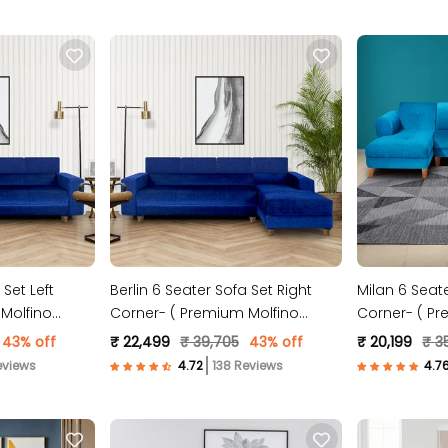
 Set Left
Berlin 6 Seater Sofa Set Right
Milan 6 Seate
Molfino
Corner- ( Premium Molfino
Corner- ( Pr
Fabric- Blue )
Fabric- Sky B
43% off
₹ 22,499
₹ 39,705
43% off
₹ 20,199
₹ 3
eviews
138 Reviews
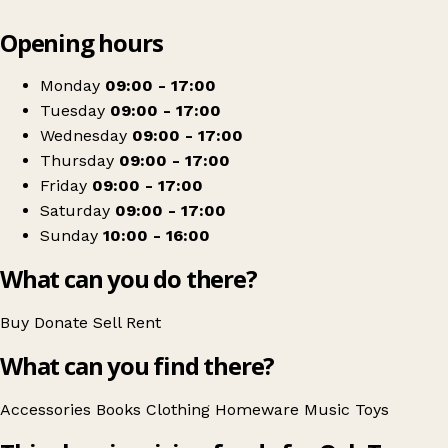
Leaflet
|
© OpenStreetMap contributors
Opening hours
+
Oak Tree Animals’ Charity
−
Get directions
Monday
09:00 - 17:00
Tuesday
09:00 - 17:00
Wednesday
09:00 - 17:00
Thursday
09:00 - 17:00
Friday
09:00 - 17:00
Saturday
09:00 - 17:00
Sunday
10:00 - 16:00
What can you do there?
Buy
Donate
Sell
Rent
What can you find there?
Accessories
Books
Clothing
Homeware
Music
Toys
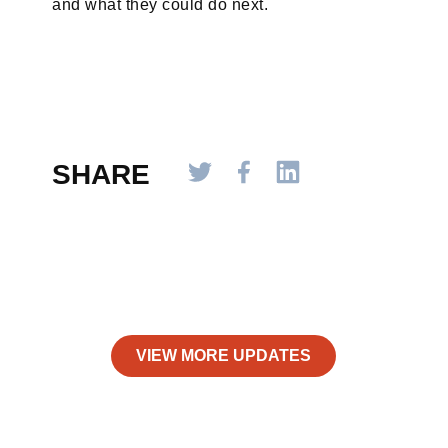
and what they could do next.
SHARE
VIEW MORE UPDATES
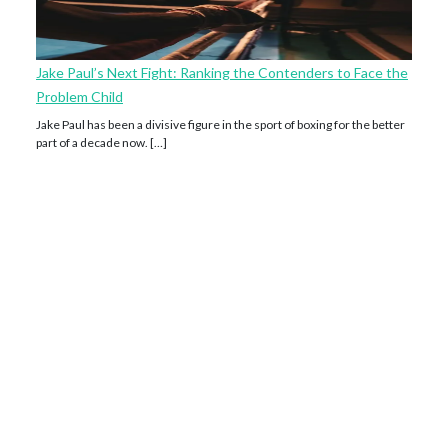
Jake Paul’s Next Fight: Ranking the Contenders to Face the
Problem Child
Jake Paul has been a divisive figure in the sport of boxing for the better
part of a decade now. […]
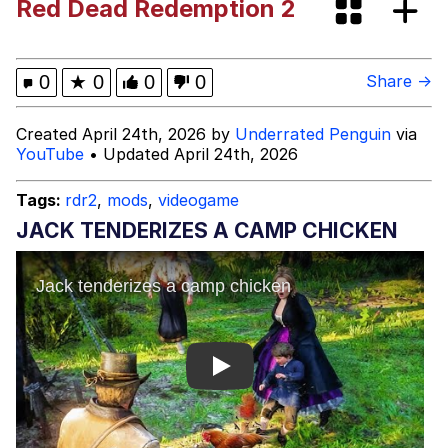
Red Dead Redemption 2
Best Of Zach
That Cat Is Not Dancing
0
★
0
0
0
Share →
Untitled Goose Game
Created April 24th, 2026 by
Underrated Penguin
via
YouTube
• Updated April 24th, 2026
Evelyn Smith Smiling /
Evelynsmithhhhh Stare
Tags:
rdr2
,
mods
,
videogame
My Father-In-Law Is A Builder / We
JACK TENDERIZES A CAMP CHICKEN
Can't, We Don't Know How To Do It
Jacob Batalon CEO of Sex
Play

◇ ◇ ◇ ◇ ◇ ◇ ◇

## Problem to solve
Word for word and without pictures, please write out only the lines from the start of the entries through the line containing "Problem Child", both included.

## The completed task
 Set Left
Berlin 6 Seater Sofa Set Right
Milan 6 Seate
Molfino
Corner- ( Premium Molfino
Corner- ( Pr
Fabric- Blue )
Fabric- Sky B
43% off
₹ 22,499
₹ 39,705
43% off
₹ 20,199
₹ 3
eviews
138 Reviews
Leaflet
|
© OpenStreetMap contributors
Opening hours
+
Oak Tree Animals’ Charity
−
Get directions
Monday
09:00 - 17:00
Tuesday
09:00 - 17:00
Wednesday
09:00 - 17:00
Thursday
09:00 - 17:00
Friday
09:00 - 17:00
Saturday
09:00 - 17:00
Sunday
10:00 - 16:00
What can you do there?
Buy
Donate
Sell
Rent
What can you find there?
Accessories
Books
Clothing
Homeware
Music
Toys
and what they could do next.
SHARE
VIEW MORE UPDATES
Jake Paul’s Next Fight: Ranking the Contenders to Face the
Problem Child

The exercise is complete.